How Programmers Can Survive the Gig Economy

Written By Nathan Sykes

In ages past, a job lasted five days a week, every week. Workers had a steady income with a full-time paycheck. Today, this kinds of jobs are becoming rarer in fields like software development. In this gig economy, more companies are offering time-sensitive contract and/or projects for higher pay, and some programmers have no choice but to take them.

In America, the gig economy workforce rose from 10.1 percent in 2005 to 15.8 percent in 2015. In the same decade, the number of self-employed individuals rose over 19 percent. Whether or not relying on freelance jobs is the choice of the individual, work is hard to find without freelancing,  and will continue to grow more difficult.

Businesses like Uber, Lyft, Airbnb, Etsy, and others are driving forces in the gig economy. The common thread between these companies is their ties to technology. They're all built on and kept afloat by the ease in which consumers use technology in their daily lives, making the attention span of the customer and the working span of the employee short.

Gigs have become most popular in technology-based work, such as programming.

Gigs Are Good for Companies

Companies do benefit from having loyal employees, but not all jobs require the same amount of attention. For instance, an architect may be hired by a company to erect a warehouse, but the company wouldn't keep the architect once the work was done. Both sides agree the job is temporary and set payment based on what the work requires, even for important jobs.

In the world of programming, it’s much the same. Highly skilled programmers live all over the world and may only be needed for very specific work. With communications reaching around the globe, a company can hire any programmer they can afford for the job.

There are companies out there leading the charge in ensuring programming isn't solely a freelance career, though. Companies that market software, like Google, Microsoft, and Spotify, will always need programmers of some form in their business. Meanwhile, companies with software as a side product, like Walmart, Boeing, and Ford, require programmers to keep supporting production.

However, many programmers will have to do freelance work, at least to get started in their careers. This is not a dooming aspect. After all, working freelance has its perks, and it can be very rewarding for a budding career.

Gigs Are Good for Programmers

There are many benefits of working a freelance job. Most of them include working from home and at your own pace. Scheduling them right and taking multiple jobs at once can lead you to have a fat bank account. There are obvious downsides, too, such as no retirement plans or health coverage, but those can always be worked out in the future.

For programmers specifically, some companies offer their contracted employees benefits: Uber offers signing bonuses and phone plan discounts. Some companies even offer partial insurance coverage, though it’s likely as temporary as the job.

Working gigs for various companies also may allow some job security.
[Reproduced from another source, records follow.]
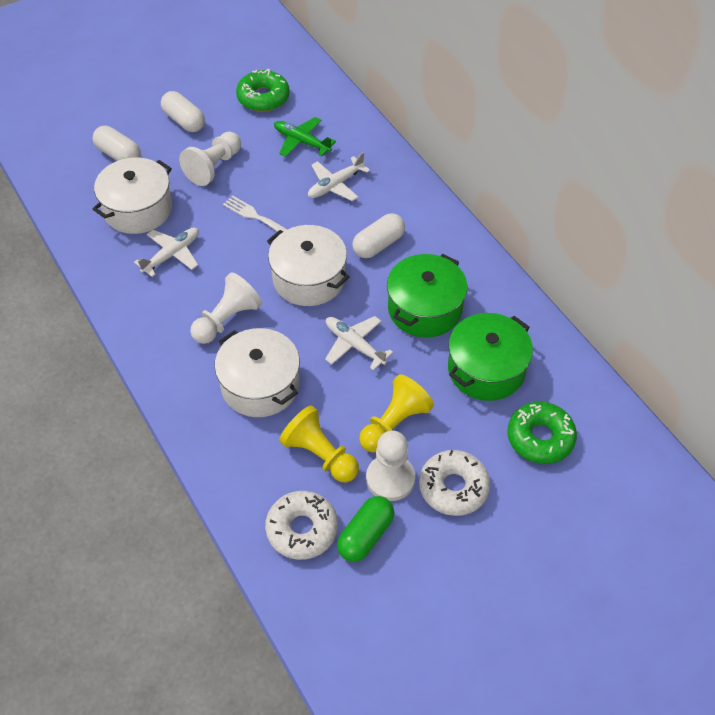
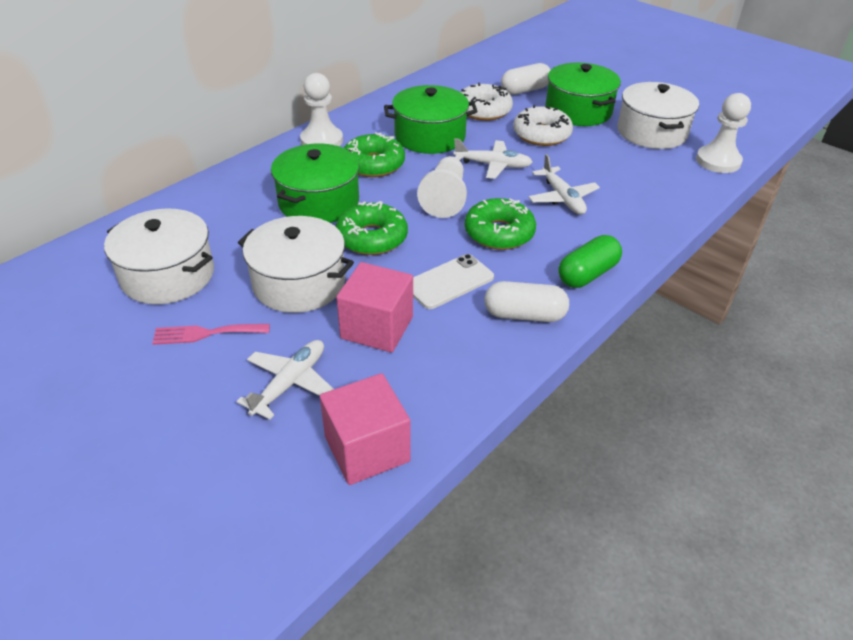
green donut: [236,69,290,112] [507,402,577,464] = 2 -> [336,201,408,255] [344,132,405,177] [465,198,536,250] = 3
green plane: [274,117,336,157] = 1 -> none = 0
green pot: [387,254,467,338] [448,313,533,401] = 2 -> [271,144,359,223] [384,85,478,154] [545,63,621,126] = 3
pink cube: none = 0 -> [320,373,411,485] [336,262,413,353] = 2
pink fork: none = 0 -> [152,324,270,345] = 1
white capsule: [93,126,141,161] [161,91,205,132] [352,213,405,258] = 3 -> [484,281,569,322] [501,63,551,95] = 2
white fork: [223,195,288,232] = 1 -> none = 0
white phone: none = 0 -> [413,254,494,309] = 1
yellow pawn: [279,405,359,483] [359,374,434,453] = 2 -> none = 0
You won’t lose your entire income if your company is negatively affected by the Great Recession or goes bankrupt. Risk management can be strategized too, allowing workers to avoid a layoff and choose who they want to work for.

Even when working remotely and at their own pace, programmers can produce the same high-quality products as if they were in office. A stress-free environment can even have a direct hand in the kind of work being done, and freelancers can become more confident in their work.

Even taxes can be worked out at the end of the fiscal year. Freelancers of any kind are small-business owners, running a one-person company contracted out to larger firms. There are federal tax breaks for people in these positions, as well.

The Gig Economy Grows

In America, the gig economy is consistently growing. However, the global trend shows no sign of slowing down either. According to Intuit and Emergent Research, the number of people working gig jobs in America is predicted to rise from 3.9 million in 2016 to 9.2 million in 2021.

With a projected 9.2 million Americans in 2021 working on-demand jobs, the government won't be able to handle the load. This is where steps are taken to protect the freelancers by providing better benefits with freelance work or creating more full-time jobs in these fields, like programming.

The gig economy is here to stay in one form or another. Whether the predicted growth will be accurate or not remains to be seen by what the global economy and job market does soon. As of now, benefits for contracted laborers is a rising trend.

Not All Bad

There are outdated social expectations for finding a full-time local job that may drag you down mentally, but you don't have to go by the old norms. The world's changing with growing technology, and the goal is to make enough money to keep going.

Surviving in the gig economy is possible, but thriving can be another can of worms. Being a successful freelancer can happen with enough work put in, and all those jobs look great on a resume, if you ever feel like making the move into the office.